When you copy the records that follow, please keep every word exactly as it is and leave out the pictures.

==== Data to use

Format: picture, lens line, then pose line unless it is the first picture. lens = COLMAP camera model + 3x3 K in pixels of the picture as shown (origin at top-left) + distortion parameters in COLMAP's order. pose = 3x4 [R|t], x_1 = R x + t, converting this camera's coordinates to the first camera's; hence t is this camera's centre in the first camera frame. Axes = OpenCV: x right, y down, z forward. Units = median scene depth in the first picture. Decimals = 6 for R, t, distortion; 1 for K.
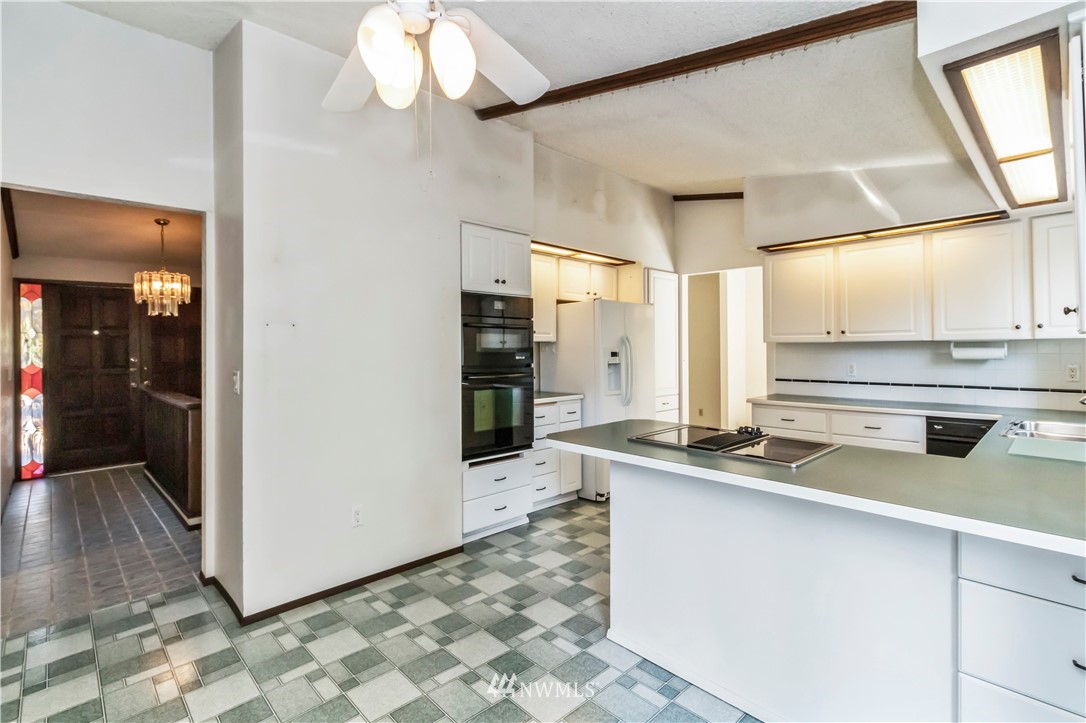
lens RADIAL K [[511.9, 0, 542.3], [0, 511.9, 346.2], [0, 0, 1]] dist [0.002877, 0.000242]
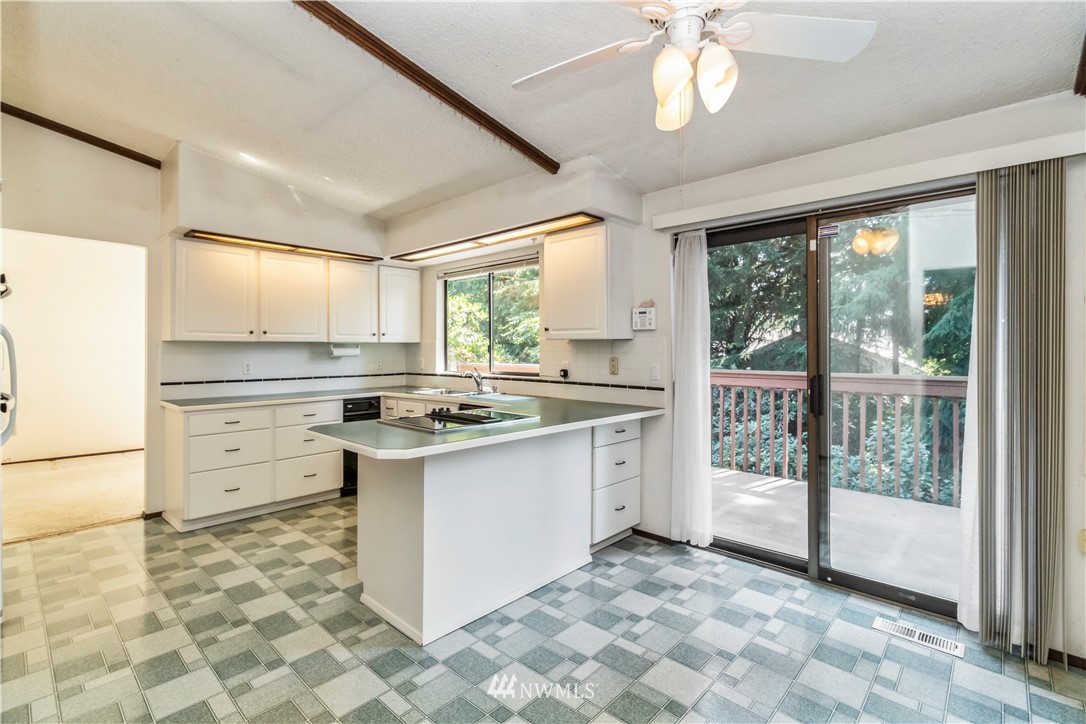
lens RADIAL K [[481.9, 0, 542.9], [0, 481.9, 354.7], [0, 0, 1]] dist [0.001383, 0.000061]
pose [[-0.049557, -0.006413, 0.998751, -0.514851], [-0.002849, 0.999976, 0.006279, 0.012640], [-0.998767, -0.002535, -0.049574, 0.542600]]
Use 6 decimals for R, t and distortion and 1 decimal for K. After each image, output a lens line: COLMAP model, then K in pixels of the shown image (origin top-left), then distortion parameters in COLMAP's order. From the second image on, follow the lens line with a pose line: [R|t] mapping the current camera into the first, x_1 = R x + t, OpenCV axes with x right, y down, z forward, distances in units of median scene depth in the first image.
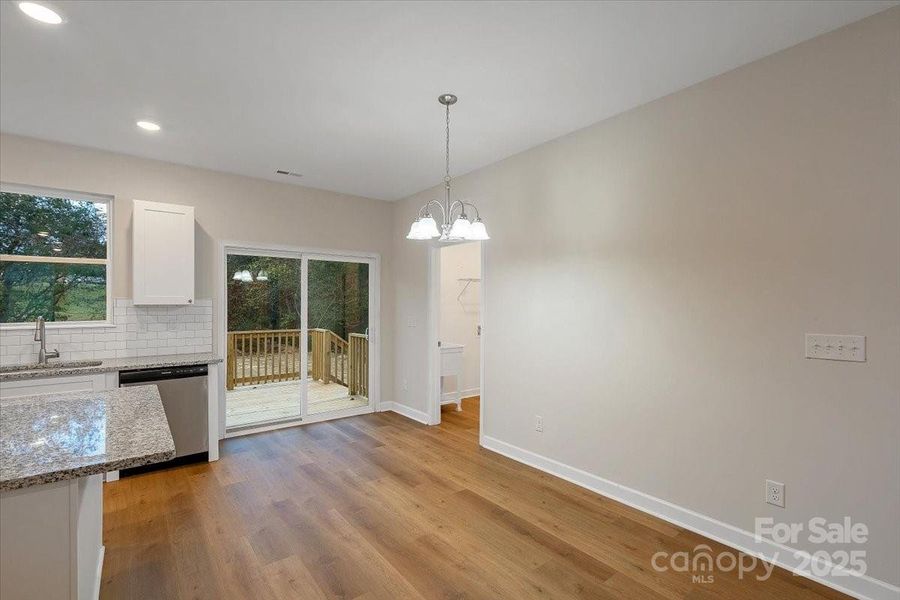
lens RADIAL K [[414.3, 0, 442.1], [0, 414.3, 304.6], [0, 0, 1]] dist [-0.005290, 0.001813]
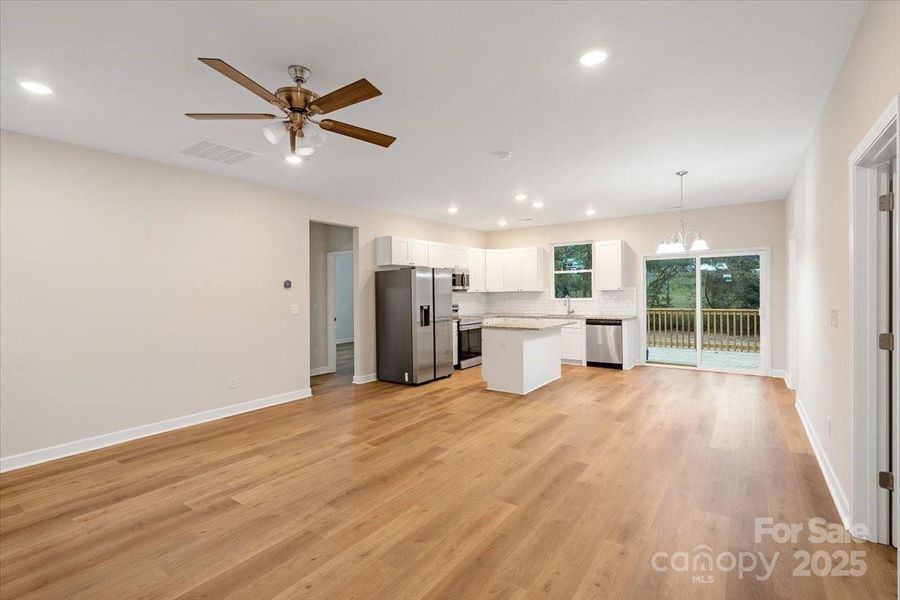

========

Output for this task –
Format: picture, lens line, then pose line unless it is the first picture. lens = COLMAP camera model + 3x3 K in pixels of the picture as shown (origin at top-left) + distortion parameters in COLMAP's order. pose = 3x4 [R|t], x_1 = R x + t, converting this camera's coordinates to the first camera's; hence t is this camera's centre in the first camera frame. Axes = OpenCV: x right, y down, z forward. Units = median scene depth in the first picture. Decimals = 6 for R, t, distortion; 1 for K.
lens RADIAL K [[511.9, 0, 542.3], [0, 511.9, 346.2], [0, 0, 1]] dist [0.002877, 0.000242]
lens RADIAL K [[481.9, 0, 542.9], [0, 481.9, 354.7], [0, 0, 1]] dist [0.001383, 0.000061]
pose [[-0.049557, -0.006413, 0.998751, -0.514851], [-0.002849, 0.999976, 0.006279, 0.012640], [-0.998767, -0.002535, -0.049574, 0.542600]]
Use 6 decimals for R, t and distortion and 1 decimal for K. After each image, output a lens line: COLMAP model, then K in pixels of the shown image (origin top-left), then distortion parameters in COLMAP's order. From the second image on, follow the lens line with a pose line: [R|t] mapping the current camera into the first, x_1 = R x + t, OpenCV axes with x right, y down, z forward, distances in units of median scene depth in the first image.
lens RADIAL K [[414.3, 0, 442.1], [0, 414.3, 304.6], [0, 0, 1]] dist [-0.005290, 0.001813]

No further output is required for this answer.